What you will do. Repeat every one of the rows below, word for word and in the same order.
Given data start
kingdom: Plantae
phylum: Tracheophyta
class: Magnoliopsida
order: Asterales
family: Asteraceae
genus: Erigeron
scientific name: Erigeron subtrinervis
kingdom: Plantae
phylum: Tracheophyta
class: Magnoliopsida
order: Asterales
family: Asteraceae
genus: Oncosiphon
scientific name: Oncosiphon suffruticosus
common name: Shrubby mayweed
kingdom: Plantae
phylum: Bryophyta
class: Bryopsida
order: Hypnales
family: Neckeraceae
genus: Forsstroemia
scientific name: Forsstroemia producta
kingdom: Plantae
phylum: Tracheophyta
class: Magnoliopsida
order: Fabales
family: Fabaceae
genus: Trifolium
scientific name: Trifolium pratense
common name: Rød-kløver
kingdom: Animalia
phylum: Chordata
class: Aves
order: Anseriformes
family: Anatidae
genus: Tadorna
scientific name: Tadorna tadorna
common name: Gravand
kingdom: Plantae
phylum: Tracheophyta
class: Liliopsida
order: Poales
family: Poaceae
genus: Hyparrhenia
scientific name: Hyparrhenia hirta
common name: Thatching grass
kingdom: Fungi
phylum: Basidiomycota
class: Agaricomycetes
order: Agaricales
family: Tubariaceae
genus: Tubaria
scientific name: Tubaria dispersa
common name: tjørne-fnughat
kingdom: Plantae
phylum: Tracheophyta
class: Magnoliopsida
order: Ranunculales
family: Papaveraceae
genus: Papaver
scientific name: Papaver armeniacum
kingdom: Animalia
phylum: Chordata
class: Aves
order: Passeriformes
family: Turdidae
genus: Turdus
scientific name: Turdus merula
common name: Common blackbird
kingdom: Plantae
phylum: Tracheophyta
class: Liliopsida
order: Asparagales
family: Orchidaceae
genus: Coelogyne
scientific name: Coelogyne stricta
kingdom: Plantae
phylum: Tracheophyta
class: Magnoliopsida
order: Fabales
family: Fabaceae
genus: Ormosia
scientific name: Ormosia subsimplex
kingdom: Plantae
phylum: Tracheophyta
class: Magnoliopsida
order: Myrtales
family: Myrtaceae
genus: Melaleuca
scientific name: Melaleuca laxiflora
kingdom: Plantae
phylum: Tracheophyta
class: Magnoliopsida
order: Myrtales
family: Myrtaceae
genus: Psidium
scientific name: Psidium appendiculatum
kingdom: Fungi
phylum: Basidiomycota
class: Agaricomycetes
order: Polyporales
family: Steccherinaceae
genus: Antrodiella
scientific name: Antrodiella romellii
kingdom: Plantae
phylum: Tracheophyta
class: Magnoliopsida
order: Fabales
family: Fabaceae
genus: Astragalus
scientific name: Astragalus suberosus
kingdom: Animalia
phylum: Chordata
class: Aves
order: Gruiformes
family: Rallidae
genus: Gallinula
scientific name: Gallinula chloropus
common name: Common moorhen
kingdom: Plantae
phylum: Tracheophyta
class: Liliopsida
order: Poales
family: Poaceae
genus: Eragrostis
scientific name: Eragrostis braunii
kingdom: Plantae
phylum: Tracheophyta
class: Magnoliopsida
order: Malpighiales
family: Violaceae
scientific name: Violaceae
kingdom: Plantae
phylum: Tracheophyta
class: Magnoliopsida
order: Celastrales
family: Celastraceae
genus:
Given data end
Answer.
kingdom: Plantae
phylum: Tracheophyta
class: Magnoliopsida
order: Asterales
family: Asteraceae
genus: Erigeron
scientific name: Erigeron subtrinervis
kingdom: Plantae
phylum: Tracheophyta
class: Magnoliopsida
order: Asterales
family: Asteraceae
genus: Oncosiphon
scientific name: Oncosiphon suffruticosus
common name: Shrubby mayweed
kingdom: Plantae
phylum: Bryophyta
class: Bryopsida
order: Hypnales
family: Neckeraceae
genus: Forsstroemia
scientific name: Forsstroemia producta
kingdom: Plantae
phylum: Tracheophyta
class: Magnoliopsida
order: Fabales
family: Fabaceae
genus: Trifolium
scientific name: Trifolium pratense
common name: Rød-kløver
kingdom: Animalia
phylum: Chordata
class: Aves
order: Anseriformes
family: Anatidae
genus: Tadorna
scientific name: Tadorna tadorna
common name: Gravand
kingdom: Plantae
phylum: Tracheophyta
class: Liliopsida
order: Poales
family: Poaceae
genus: Hyparrhenia
scientific name: Hyparrhenia hirta
common name: Thatching grass
kingdom: Fungi
phylum: Basidiomycota
class: Agaricomycetes
order: Agaricales
family: Tubariaceae
genus: Tubaria
scientific name: Tubaria dispersa
common name: tjørne-fnughat
kingdom: Plantae
phylum: Tracheophyta
class: Magnoliopsida
order: Ranunculales
family: Papaveraceae
genus: Papaver
scientific name: Papaver armeniacum
kingdom: Animalia
phylum: Chordata
class: Aves
order: Passeriformes
family: Turdidae
genus: Turdus
scientific name: Turdus merula
common name: Common blackbird
kingdom: Plantae
phylum: Tracheophyta
class: Liliopsida
order: Asparagales
family: Orchidaceae
genus: Coelogyne
scientific name: Coelogyne stricta
kingdom: Plantae
phylum: Tracheophyta
class: Magnoliopsida
order: Fabales
family: Fabaceae
genus: Ormosia
scientific name: Ormosia subsimplex
kingdom: Plantae
phylum: Tracheophyta
class: Magnoliopsida
order: Myrtales
family: Myrtaceae
genus: Melaleuca
scientific name: Melaleuca laxiflora
kingdom: Plantae
phylum: Tracheophyta
class: Magnoliopsida
order: Myrtales
family: Myrtaceae
genus: Psidium
scientific name: Psidium appendiculatum
kingdom: Fungi
phylum: Basidiomycota
class: Agaricomycetes
order: Polyporales
family: Steccherinaceae
genus: Antrodiella
scientific name: Antrodiella romellii
kingdom: Plantae
phylum: Tracheophyta
class: Magnoliopsida
order: Fabales
family: Fabaceae
genus: Astragalus
scientific name: Astragalus suberosus
kingdom: Animalia
phylum: Chordata
class: Aves
order: Gruiformes
family: Rallidae
genus: Gallinula
scientific name: Gallinula chloropus
common name: Common moorhen
kingdom: Plantae
phylum: Tracheophyta
class: Liliopsida
order: Poales
family: Poaceae
genus: Eragrostis
scientific name: Eragrostis braunii
kingdom: Plantae
phylum: Tracheophyta
class: Magnoliopsida
order: Malpighiales
family: Violaceae
scientific name: Violaceae
kingdom: Plantae
phylum: Tracheophyta
class: Magnoliopsida
order: Celastrales
family: Celastraceae
genus:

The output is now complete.